**WHAT TO WORK ON:** In the records below, find the line containing "Hopefully, Johnson’s essays, coupled"; give it again exactly, along with every line that follows, and nothing else.

**INFORMATION PROVIDED:**
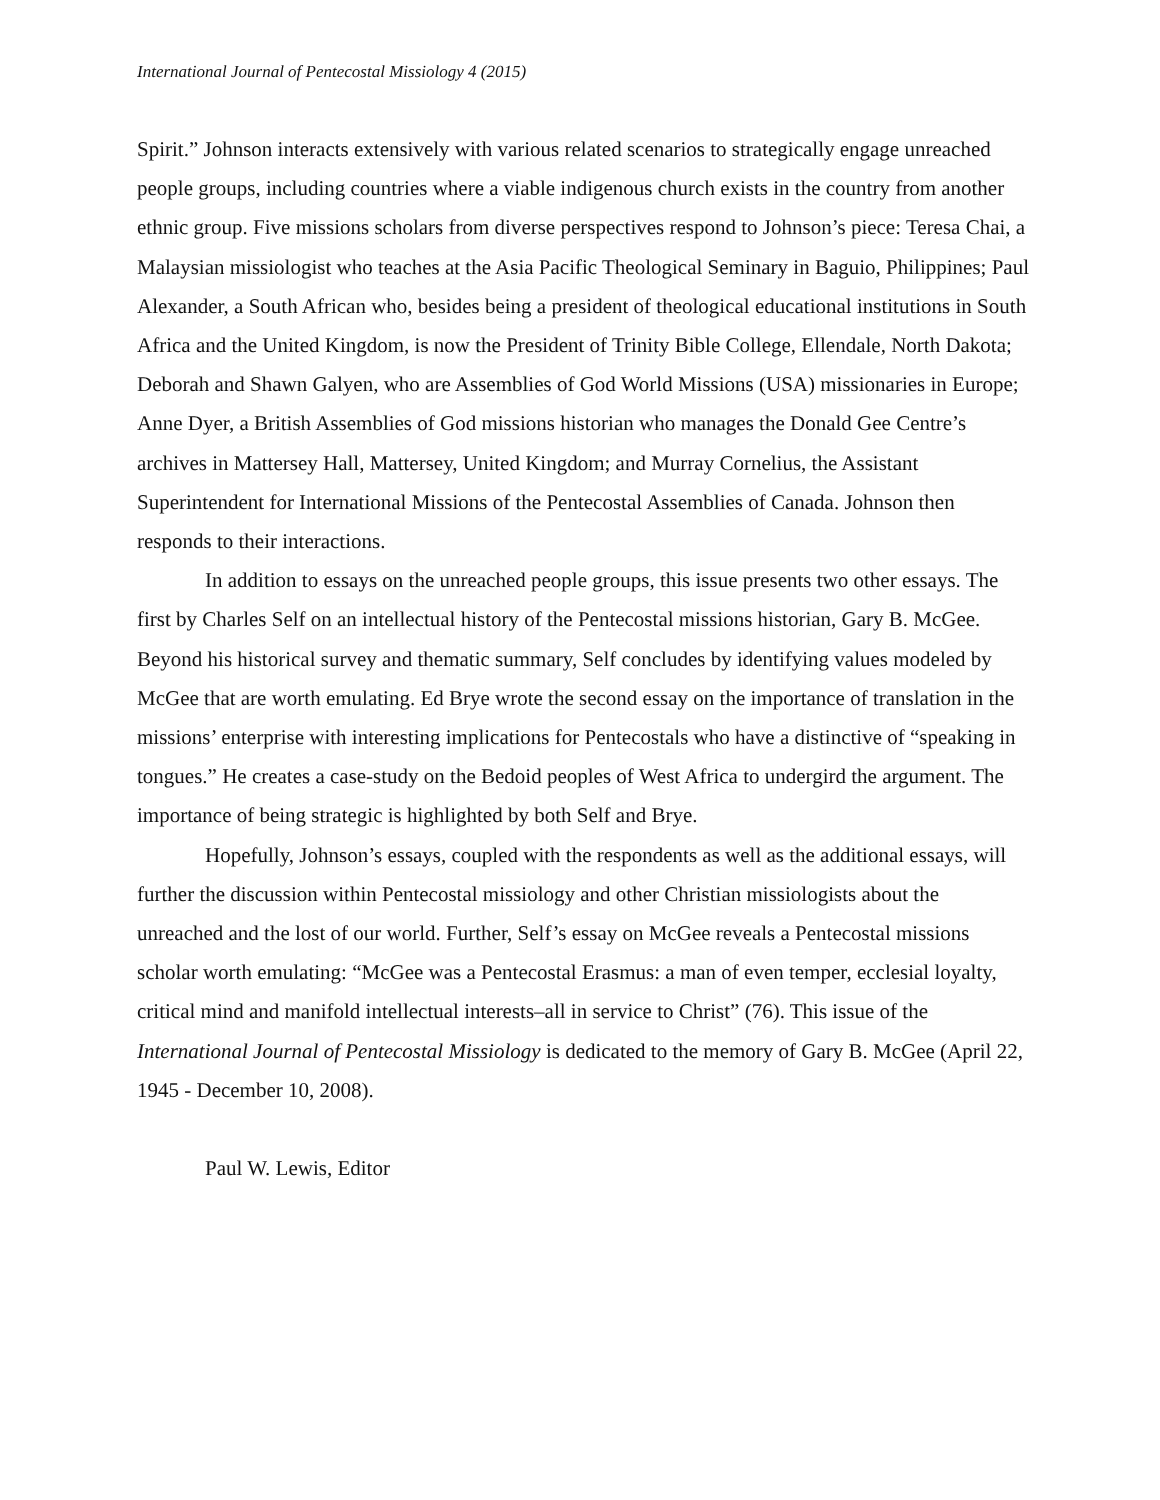International Journal of Pentecostal Missiology 4 (2015)
Spirit.” Johnson interacts extensively with various related scenarios to strategically engage unreached people groups, including countries where a viable indigenous church exists in the country from another ethnic group. Five missions scholars from diverse perspectives respond to Johnson’s piece: Teresa Chai, a Malaysian missiologist who teaches at the Asia Pacific Theological Seminary in Baguio, Philippines; Paul Alexander, a South African who, besides being a president of theological educational institutions in South Africa and the United Kingdom, is now the President of Trinity Bible College, Ellendale, North Dakota; Deborah and Shawn Galyen, who are Assemblies of God World Missions (USA) missionaries in Europe; Anne Dyer, a British Assemblies of God missions historian who manages the Donald Gee Centre’s archives in Mattersey Hall, Mattersey, United Kingdom; and Murray Cornelius, the Assistant Superintendent for International Missions of the Pentecostal Assemblies of Canada. Johnson then responds to their interactions.
In addition to essays on the unreached people groups, this issue presents two other essays. The first by Charles Self on an intellectual history of the Pentecostal missions historian, Gary B. McGee. Beyond his historical survey and thematic summary, Self concludes by identifying values modeled by McGee that are worth emulating. Ed Brye wrote the second essay on the importance of translation in the missions’ enterprise with interesting implications for Pentecostals who have a distinctive of “speaking in tongues.” He creates a case-study on the Bedoid peoples of West Africa to undergird the argument. The importance of being strategic is highlighted by both Self and Brye.
Hopefully, Johnson’s essays, coupled with the respondents as well as the additional essays, will further the discussion within Pentecostal missiology and other Christian missiologists about the unreached and the lost of our world. Further, Self’s essay on McGee reveals a Pentecostal missions scholar worth emulating: “McGee was a Pentecostal Erasmus: a man of even temper, ecclesial loyalty, critical mind and manifold intellectual interests–all in service to Christ” (76). This issue of the International Journal of Pentecostal Missiology is dedicated to the memory of Gary B. McGee (April 22, 1945 - December 10, 2008).
Paul W. Lewis, Editor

**TASK ANSWER:**
Hopefully, Johnson’s essays, coupled with the respondents as well as the additional essays, will further the discussion within Pentecostal missiology and other Christian missiologists about the unreached and the lost of our world. Further, Self’s essay on McGee reveals a Pentecostal missions scholar worth emulating: “McGee was a Pentecostal Erasmus: a man of even temper, ecclesial loyalty, critical mind and manifold intellectual interests–all in service to Christ” (76). This issue of the International Journal of Pentecostal Missiology is dedicated to the memory of Gary B. McGee (April 22, 1945 - December 10, 2008).
Paul W. Lewis, Editor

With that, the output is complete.